(DOCUMENT EXCERPT Opens)
To fill the sergeant vacancy opening in October 2019, Richardson again met with Fort and Armstrong to discuss the remaining candidates on the 2018 eligibility list. (Dkt. Nos. 21 at 7; 22 at 7; 23 at 5.) Fort and Armstrong recommended seeking input from the current sergeants, which Richardson authorized. (Dkt. Nos. 21 at 8; 22 at 7; 23 at 5-6.) Fort and Armstrong met with each of the five sergeants, as well as the Records supervisor and prosecuting attorney to ask two questions: (1) is the candidate incapable of being a supervisor, and if so, why? (2) what is the candidate's best trait? (Dkt. Nos. 21 at 8; 23 at 6.) Fort and Armstrong reported to Richardson the feedback received for all candidates on the list. (Dkt. Nos. 21 at 8; 22 at 7.) They reported that three individuals stated Fox was incapable of being a supervisor and that one said she “destroys relationships.” (Dkt. Nos. 21 at 8; 23 at 6.) Richardson, Fort, and Armstrong also discussed the progress the candidates had made in relation to Fort's feedback after the 2018 promotional process. (Dkt. Nos. 21 at 9; 23 at 7.)
(DOCUMENT EXCERPT Closes)
APPLY WHAT YOU READ:
1 - Decide whether each statement below agrees with the excerpt on filling the sergeant vacancy, answering yes or no and quoting the words of the excerpt that settle it. (a) Fort and Armstrong put two questions to the people they met with. (b) The vacancy to be filled opened in October 2018. (c) Richardson turned down the recommendation to seek input from the current sergeants.
2 - Carry the excerpt on filling the sergeant vacancy forward, writing the passage that comes after its final sentence.
(RECORDS SUPPLIED Opens)
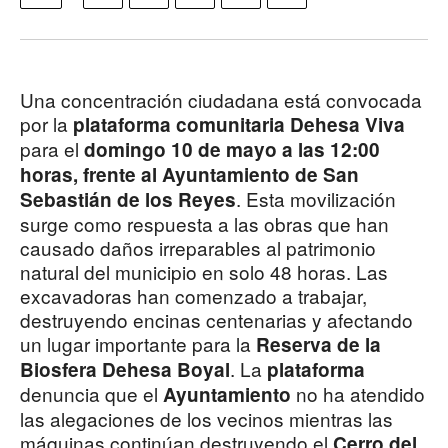
Una concentración ciudadana está convocada
por la
plataforma comunitaria Dehesa Viva
para el
domingo 10 de mayo a las 12:00
horas, frente al Ayuntamiento de San
. Esta movilización
Sebastián de los Reyes
surge como respuesta a las obras que han
causado daños irreparables al patrimonio
natural del municipio en solo 48 horas. Las
excavadoras han comenzado a trabajar,
destruyendo encinas centenarias y afectando
un lugar importante para la
Reserva de la
. La
Biosfera Dehesa Boyal
plataforma
denuncia que el
no ha atendido
Ayuntamiento
las alegaciones de los vecinos mientras las
máquinas continúan destruyendo el
Cerro del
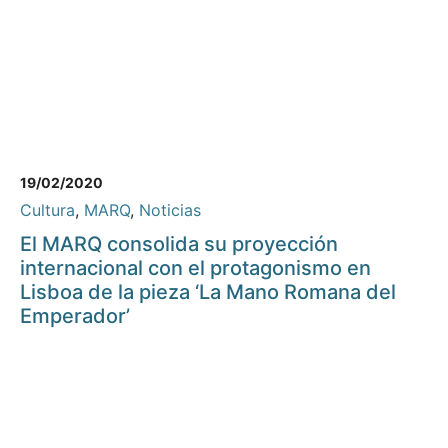
19/02/2020
Cultura
,
MARQ
,
Noticias
El MARQ consolida su proyección
internacional con el protagonismo en
Lisboa de la pieza ‘La Mano Romana del
Emperador’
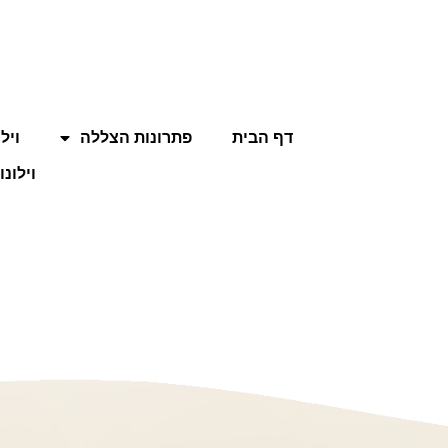
דף הבית
פתרונות הצללה
ויל
וילונו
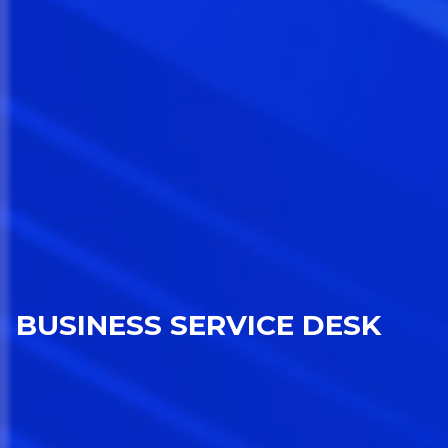
BUSINESS SERVICE DESK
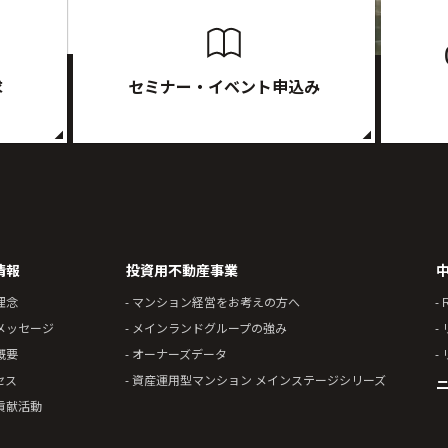
求
セミナー・イベント申込み
情報
投資用不動産事業
理念
- マンション経営をお考えの方へ
- 
表メッセージ
- メインランドグループの強み
-
概要
- オーナーズデータ
-
セス
- 資産運用型マンション メインステージシリーズ
ニ
会貢献活動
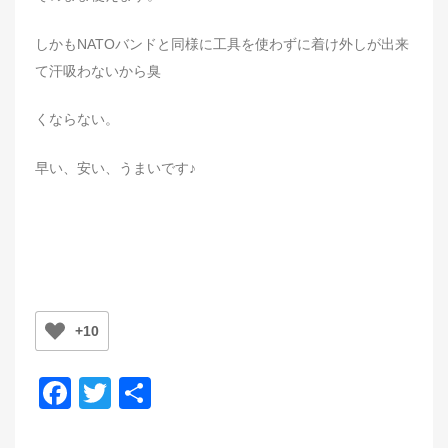
しかもNATOバンドと同様に工具を使わずに着け外しが出来
て汗吸わないから臭
くならない。
早い、安い、うまいです♪
+10
F
T
共
a
wi
有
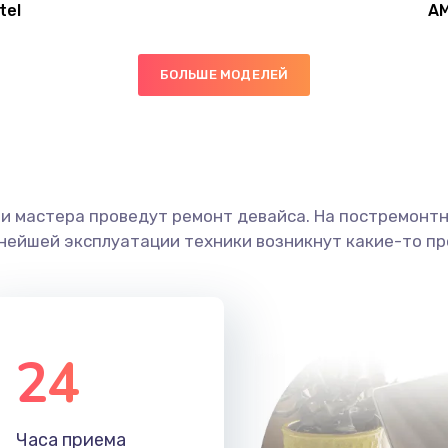
tel
A
60 мин
1 год
БОЛЬШЕ МОДЕЛЕЙ
20 мин
3 года
20 мин
2 года
ши мастера проведут ремонт девайса. На постремонт
60 мин
2 года
ьнейшей эксплуатации техники возникнут какие-то пр
60 мин
3 года
60 мин
3 года
24
20 мин
3 года
Часа приема
30 мин
3 года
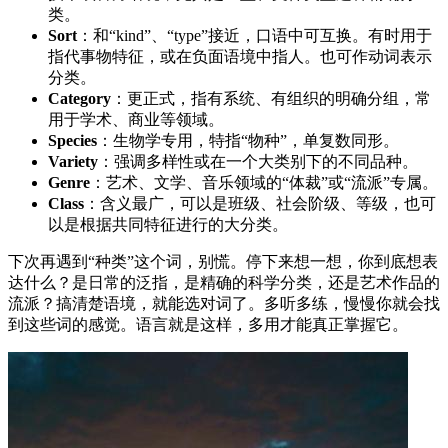
类。
Sort
：和“kind”、“type”接近，口语中可互换。有时用于
指代事物特征，或在负面语境中指人。也可作动词表示
分类。
Category
：更正式，指有系统、有组织的明确分组，常
用于学术、商业等领域。
Species
：生物学专用，特指“物种”，单复数同形。
Variety
：强调多样性或在一个大类别下的不同品种。
Genre
：艺术、文学、音乐领域的“体裁”或“流派”专属。
Class
：含义最广，可以是班级、社会阶级、等级，也可
以是根据共同特征进行的大分类。
下次再遇到“种类”这个词，别慌。停下来想一想，你到底想表
达什么？是日常的泛指，是精确的科学分类，还是艺术作品的
流派？搞清楚语境，就能选对词了。多听多练，慢慢你就会找
到这些词的感觉。语言就是这样，多用才能真正掌握它。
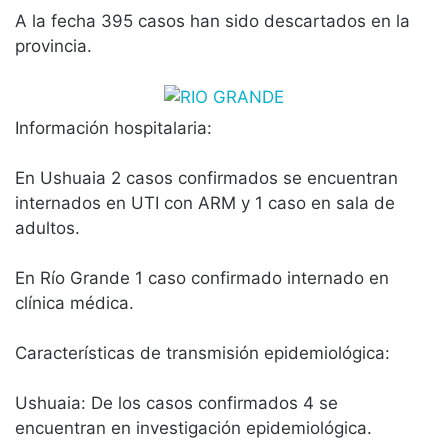
A la fecha 395 casos han sido descartados en la
provincia.
Información hospitalaria:
En Ushuaia 2 casos confirmados se encuentran
internados en UTI con ARM y 1 caso en sala de
adultos.
En Río Grande 1 caso confirmado internado en
clínica médica.
Características de transmisión epidemiológica:
Ushuaia: De los casos confirmados 4 se
encuentran en investigación epidemiológica.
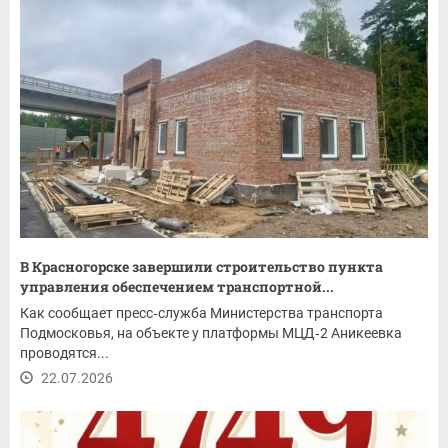
В Красногорске завершили строительство пункта
управления обеспечением транспортной...
Как сообщает пресс‑служба Министерства транспорта
Подмосковья, на объекте у платформы МЦД‑2 Аникеевка
проводятся...
22.07.2026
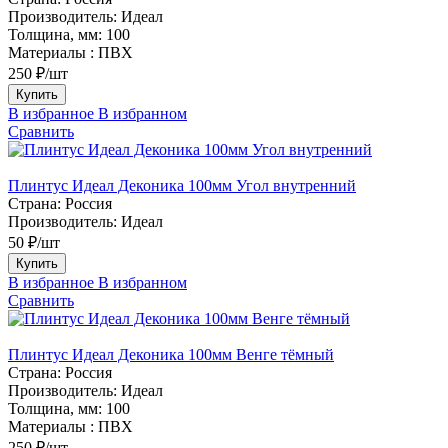
Производитель:
Идеал
Толщина, мм:
100
Материалы :
ПВХ
250 ₽/шт
Купить
В избранное
В избранном
Сравнить
Плинтус Идеал Деконика 100мм Угол внутренний
Страна:
Россия
Производитель:
Идеал
50 ₽/шт
Купить
В избранное
В избранном
Сравнить
Плинтус Идеал Деконика 100мм Венге тёмный
Страна:
Россия
Производитель:
Идеал
Толщина, мм:
100
Материалы :
ПВХ
250 ₽/шт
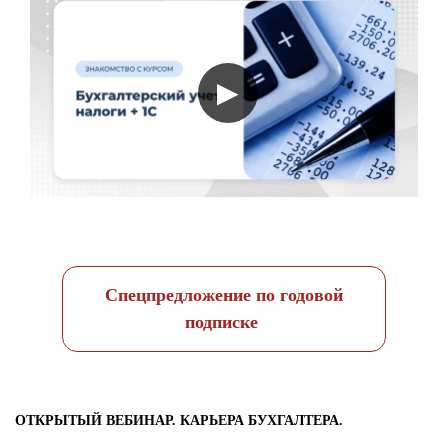
▶
Спецпредложение по годовой
подписке
ОТКРЫТЫЙ ВЕБИНАР. КАРЬЕРА БУХГАЛТЕРА.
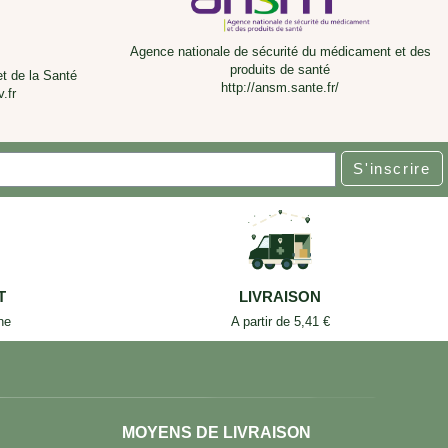
Agence nationale de sécurité du médicament et des
produits de santé
et de la Santé
http://ansm.sante.fr/
.fr
S'inscrire
T
LIVRAISON
ne
A partir de 5,41 €
MOYENS DE LIVRAISON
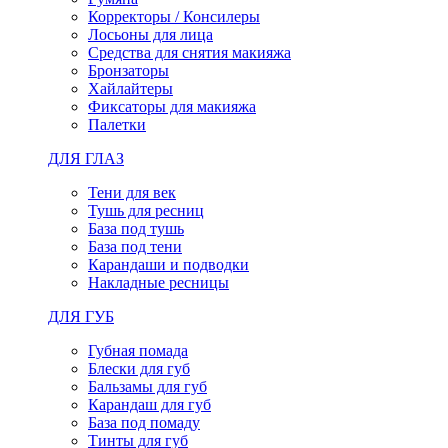
Корректоры / Консилеры
Лосьоны для лица
Средства для снятия макияжа
Бронзаторы
Хайлайтеры
Фиксаторы для макияжа
Палетки
ДЛЯ ГЛАЗ
Тени для век
Тушь для ресниц
База под тушь
База под тени
Карандаши и подводки
Накладные ресницы
ДЛЯ ГУБ
Губная помада
Блески для губ
Бальзамы для губ
Карандаш для губ
База под помаду
Тинты для губ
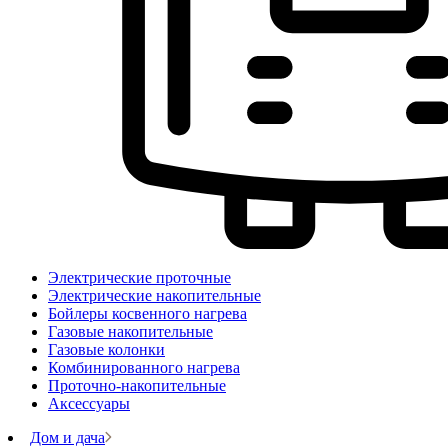
Электрические проточные
Электрические накопительные
Бойлеры косвенного нагрева
Газовые накопительные
Газовые колонки
Комбинированного нагрева
Проточно-накопительные
Аксессуары
Дом и дача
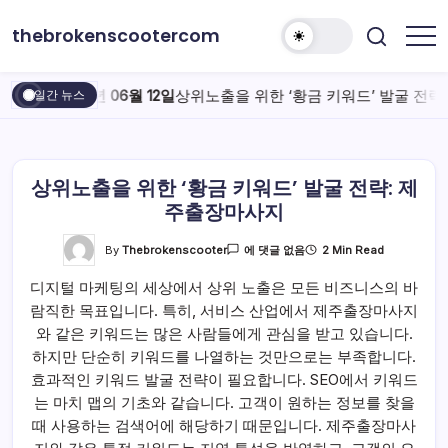
본
thebrokenscootercom
문
으
로
2026년 06월 12일
상위노출을 위한 ‘황금 키워드’ 발굴 전략
일간 뉴스
건
너
뛰
기
상위노출을 위한 ‘황금 키워드’ 발굴 전략: 제
주출장마사지
상
By
Thebrokenscooter
2 Min Read
에 댓글 없음
위
노
디지털 마케팅의 세상에서 상위 노출은 모든 비즈니스의 바
출
을
람직한 목표입니다. 특히, 서비스 산업에서 제주출장마사지
위
한
와 같은 키워드는 많은 사람들에게 관심을 받고 있습니다.
‘황
금
하지만 단순히 키워드를 나열하는 것만으로는 부족합니다.
키
효과적인 키워드 발굴 전략이 필요합니다. SEO에서 키워드
워
드’
는 마치 맵의 기초와 같습니다. 고객이 원하는 정보를 찾을
발
굴
때 사용하는 검색어에 해당하기 때문입니다. 제주출장마사
전
략:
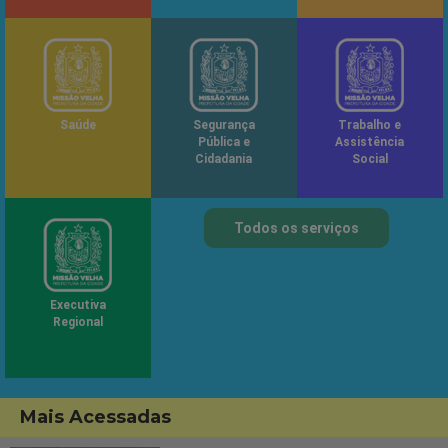
Saúde
Segurança
Trabalho e
Pública e
Assistência
Cidadania
Social
Todos os serviços
Executiva
Regional
Mais Acessadas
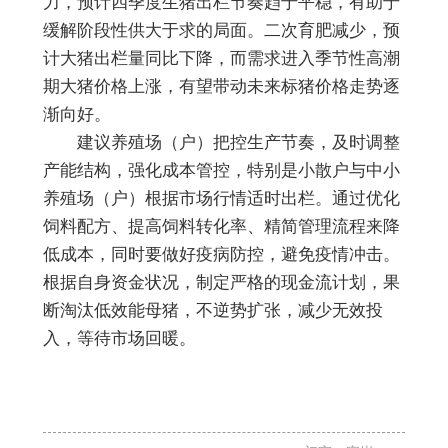
力，预计四季度生猪出栏节奏趋于平稳，有助于
缓解阶段性供大于求的局面。二次育肥减少，预
计大猪出栏量同比下降，而需求进入季节性高潮
期大猪价格上涨，有望带动未来标猪价格走势逐
渐向好。
建议养殖场（户）把控生产节奏，及时调整
产能结构，强化成本管控，特别是小散户与中小
养殖场（户）根据市场行情适时出栏。通过优化
饲料配方、提高饲料转化率、精简管理流程来降
低成本，同时要做好疫病防控，避免疫情冲击。
根据自身资金状况，制定严格的现金流计划，果
断淘汰低效能母猪，不逆势扩张，减少无效投
入，等待市场回暖。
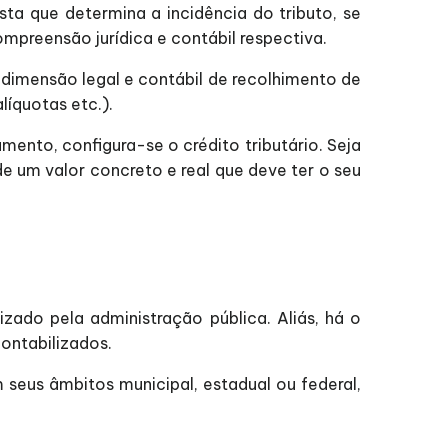
ta que determina a incidência do tributo, se
mpreensão jurídica e contábil respectiva.
a dimensão legal e contábil de recolhimento de
líquotas etc.).
mento, configura-se o crédito tributário. Seja
e um valor concreto e real que deve ter o seu
zado pela administração pública. Aliás, há o
ontabilizados.
m seus âmbitos municipal, estadual ou federal,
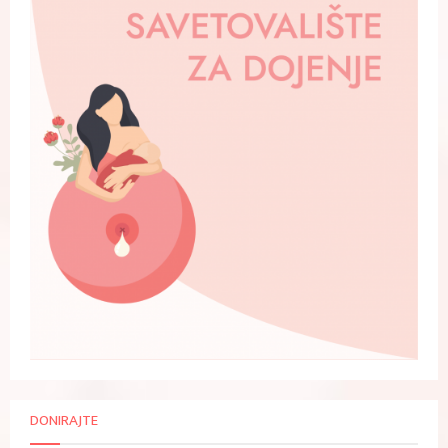
DONIRAJTE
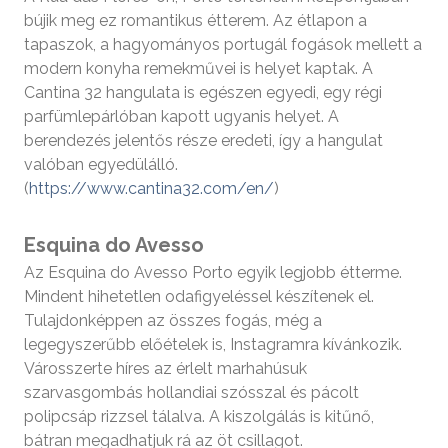
bújik meg ez romantikus étterem. Az étlapon a
tapaszok, a hagyományos portugál fogások mellett a
modern konyha remekművei is helyet kaptak. A
Cantina 32 hangulata is egészen egyedi, egy régi
parfümlepárlóban kapott ugyanis helyet. A
berendezés jelentős része eredeti, így a hangulat
valóban egyedülálló.
(
https://www.cantina32.com/en/
)
Esquina do Avesso
Az Esquina do Avesso Porto egyik legjobb étterme.
Mindent hihetetlen odafigyeléssel készítenek el.
Tulajdonképpen az összes fogás, még a
legegyszerűbb előételek is, Instagramra kívánkozik.
Városszerte híres az érlelt marhahúsuk
szarvasgombás hollandiai szósszal és pácolt
polipcsáp rizzsel tálalva. A kiszolgálás is kitűnő,
bátran megadhatjuk rá az öt csillagot.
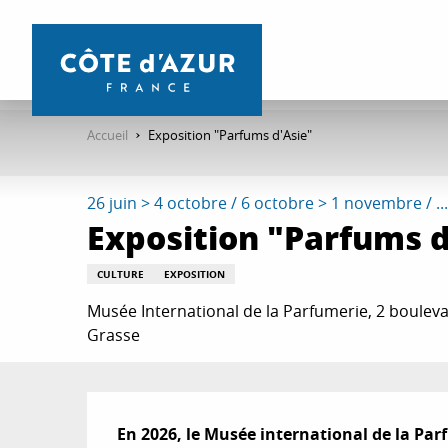
Aller
au
contenu
principal
Accueil
Exposition "Parfums d'Asie"
26 juin > 4 octobre / 6 octobre > 1 novembre / ...
Exposition "Parfums d
CULTURE
EXPOSITION
Musée International de la Parfumerie, 2 bouleva
Grasse
Description
En 2026, le Musée international de la Parfu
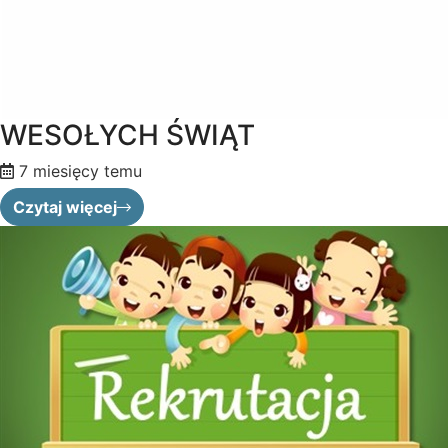
WESOŁYCH ŚWIĄT
7 miesięcy temu
Czytaj więcej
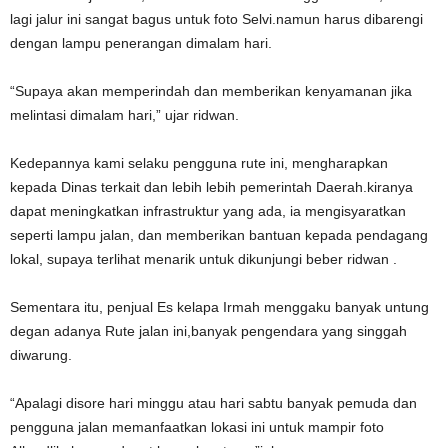
lagi jalur ini sangat bagus untuk foto Selvi.namun harus dibarengi
dengan lampu penerangan dimalam hari.
“Supaya akan memperindah dan memberikan kenyamanan jika
melintasi dimalam hari,” ujar ridwan.
Kedepannya kami selaku pengguna rute ini, mengharapkan
kepada Dinas terkait dan lebih lebih pemerintah Daerah.kiranya
dapat meningkatkan infrastruktur yang ada, ia mengisyaratkan
seperti lampu jalan, dan memberikan bantuan kepada pendagang
lokal, supaya terlihat menarik untuk dikunjungi beber ridwan .
Sementara itu, penjual Es kelapa Irmah menggaku banyak untung
degan adanya Rute jalan ini,banyak pengendara yang singgah
diwarung.
“Apalagi disore hari minggu atau hari sabtu banyak pemuda dan
pengguna jalan memanfaatkan lokasi ini untuk mampir foto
(RECORDS SUPPLIED Closes)
OUTPUTS IN ORDER:
1 -
(a) Yes: "to ask two questions"
(b) No: "the sergeant vacancy opening in October 2019"
(c) No: "Fort and Armstrong recommended seeking input from the current sergeants, which Richardson authorized."

2 -
c. Fort's Role in the 2018 Eligibility List Expiration and Sergeant Training

Although the parties' motions relating to Fort's Motion for Summary Judgment primarily focus on Fox's claim that Fort deprived her of promotion in 2018 and 2019 (see Dkt. Nos. 20, 31, 35, 40), Fox also alleged that Fort caused the 2018 eligibility list to expire and deprived her of sergeant training opportunities. (Dkt. No. 1 at 7.)

Fox alleged that “[o]n September or October 2019, Defendants told [Fox] and others on the list that instead of letting the [s]ergeant list expire on December 5, 2019 and re-testing they would be extending the time period in which the list was valid.” (Id. at 4.) Then, on December 5, 2019, the day after Fox provided a notice of tort claim to the City of Battle Ground, Fox alleges that Fort informed her that “he had changed his mind about extending the [s]ergeant eligibility list … even though Defendants knew there would be another [s]ergeant opening due in the coming weeks” in 2020. (Id. at 5.) Fox decided not to re-test to be on the 2020 eligibility list. (Id. at 5-6.)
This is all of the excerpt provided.